■ Activity ■
Could you show each line of the records that contains the word "ImportWorkspaceImageResultTypeDef"?

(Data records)
=== Begin Enclosure ===

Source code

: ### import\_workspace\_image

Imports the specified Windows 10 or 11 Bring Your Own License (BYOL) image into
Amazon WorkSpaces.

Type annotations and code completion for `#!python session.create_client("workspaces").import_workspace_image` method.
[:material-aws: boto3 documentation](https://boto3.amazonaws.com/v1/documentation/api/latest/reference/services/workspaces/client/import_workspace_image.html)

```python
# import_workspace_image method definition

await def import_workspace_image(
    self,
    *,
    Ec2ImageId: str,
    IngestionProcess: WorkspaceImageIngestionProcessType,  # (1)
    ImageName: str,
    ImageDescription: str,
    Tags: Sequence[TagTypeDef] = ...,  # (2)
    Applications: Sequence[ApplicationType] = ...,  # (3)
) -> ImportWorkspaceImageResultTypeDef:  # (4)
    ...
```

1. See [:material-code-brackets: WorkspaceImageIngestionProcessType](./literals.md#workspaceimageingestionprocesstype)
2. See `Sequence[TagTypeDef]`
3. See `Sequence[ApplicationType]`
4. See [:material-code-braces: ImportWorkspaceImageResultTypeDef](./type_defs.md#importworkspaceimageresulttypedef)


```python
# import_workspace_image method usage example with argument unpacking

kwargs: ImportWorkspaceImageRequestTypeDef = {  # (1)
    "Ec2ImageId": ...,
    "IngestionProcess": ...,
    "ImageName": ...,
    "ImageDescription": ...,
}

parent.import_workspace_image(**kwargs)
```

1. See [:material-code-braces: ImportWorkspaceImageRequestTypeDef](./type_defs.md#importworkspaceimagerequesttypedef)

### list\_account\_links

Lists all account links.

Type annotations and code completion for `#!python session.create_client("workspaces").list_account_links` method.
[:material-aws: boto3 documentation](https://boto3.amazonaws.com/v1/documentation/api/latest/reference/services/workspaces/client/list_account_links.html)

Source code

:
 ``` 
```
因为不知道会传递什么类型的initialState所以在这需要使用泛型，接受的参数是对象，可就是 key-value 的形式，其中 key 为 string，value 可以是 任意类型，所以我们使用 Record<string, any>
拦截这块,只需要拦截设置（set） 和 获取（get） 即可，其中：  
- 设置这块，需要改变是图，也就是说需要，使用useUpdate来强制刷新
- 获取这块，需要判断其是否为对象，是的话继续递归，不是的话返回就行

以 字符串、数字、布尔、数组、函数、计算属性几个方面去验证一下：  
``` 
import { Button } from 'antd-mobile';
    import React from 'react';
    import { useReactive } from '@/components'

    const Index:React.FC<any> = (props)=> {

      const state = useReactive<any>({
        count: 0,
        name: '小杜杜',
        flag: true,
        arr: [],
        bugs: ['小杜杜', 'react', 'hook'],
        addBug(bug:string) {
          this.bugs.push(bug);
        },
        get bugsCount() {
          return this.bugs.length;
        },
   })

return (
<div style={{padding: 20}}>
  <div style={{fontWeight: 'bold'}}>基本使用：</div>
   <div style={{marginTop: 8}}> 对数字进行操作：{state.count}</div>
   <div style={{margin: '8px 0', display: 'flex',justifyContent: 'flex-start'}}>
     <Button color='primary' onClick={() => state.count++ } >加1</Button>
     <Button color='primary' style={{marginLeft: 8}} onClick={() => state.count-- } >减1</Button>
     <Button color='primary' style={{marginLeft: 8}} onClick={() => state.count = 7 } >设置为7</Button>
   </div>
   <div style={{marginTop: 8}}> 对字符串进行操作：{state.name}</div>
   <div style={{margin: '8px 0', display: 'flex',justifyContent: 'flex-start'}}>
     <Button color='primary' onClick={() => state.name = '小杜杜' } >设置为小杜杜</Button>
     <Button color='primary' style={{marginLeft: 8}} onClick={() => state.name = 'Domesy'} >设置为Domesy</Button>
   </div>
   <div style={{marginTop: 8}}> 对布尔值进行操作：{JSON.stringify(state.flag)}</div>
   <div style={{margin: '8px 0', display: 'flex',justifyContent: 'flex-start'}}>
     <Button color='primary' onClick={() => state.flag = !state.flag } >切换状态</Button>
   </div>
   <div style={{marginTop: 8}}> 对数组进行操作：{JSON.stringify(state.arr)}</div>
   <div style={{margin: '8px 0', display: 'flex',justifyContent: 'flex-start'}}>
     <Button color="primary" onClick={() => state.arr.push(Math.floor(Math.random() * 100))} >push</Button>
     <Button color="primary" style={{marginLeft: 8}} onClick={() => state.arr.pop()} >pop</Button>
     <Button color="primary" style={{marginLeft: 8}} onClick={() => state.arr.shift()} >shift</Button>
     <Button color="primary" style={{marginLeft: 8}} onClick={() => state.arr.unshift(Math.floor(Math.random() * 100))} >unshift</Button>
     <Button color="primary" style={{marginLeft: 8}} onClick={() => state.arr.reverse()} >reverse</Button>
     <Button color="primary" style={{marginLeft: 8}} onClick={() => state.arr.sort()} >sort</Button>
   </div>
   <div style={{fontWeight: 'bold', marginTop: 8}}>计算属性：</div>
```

=== End Enclosure ===

■ Completed exercise ■
) -> ImportWorkspaceImageResultTypeDef:  # (4)
4. See [:material-code-braces: ImportWorkspaceImageResultTypeDef](./type_defs.md#importworkspaceimageresulttypedef)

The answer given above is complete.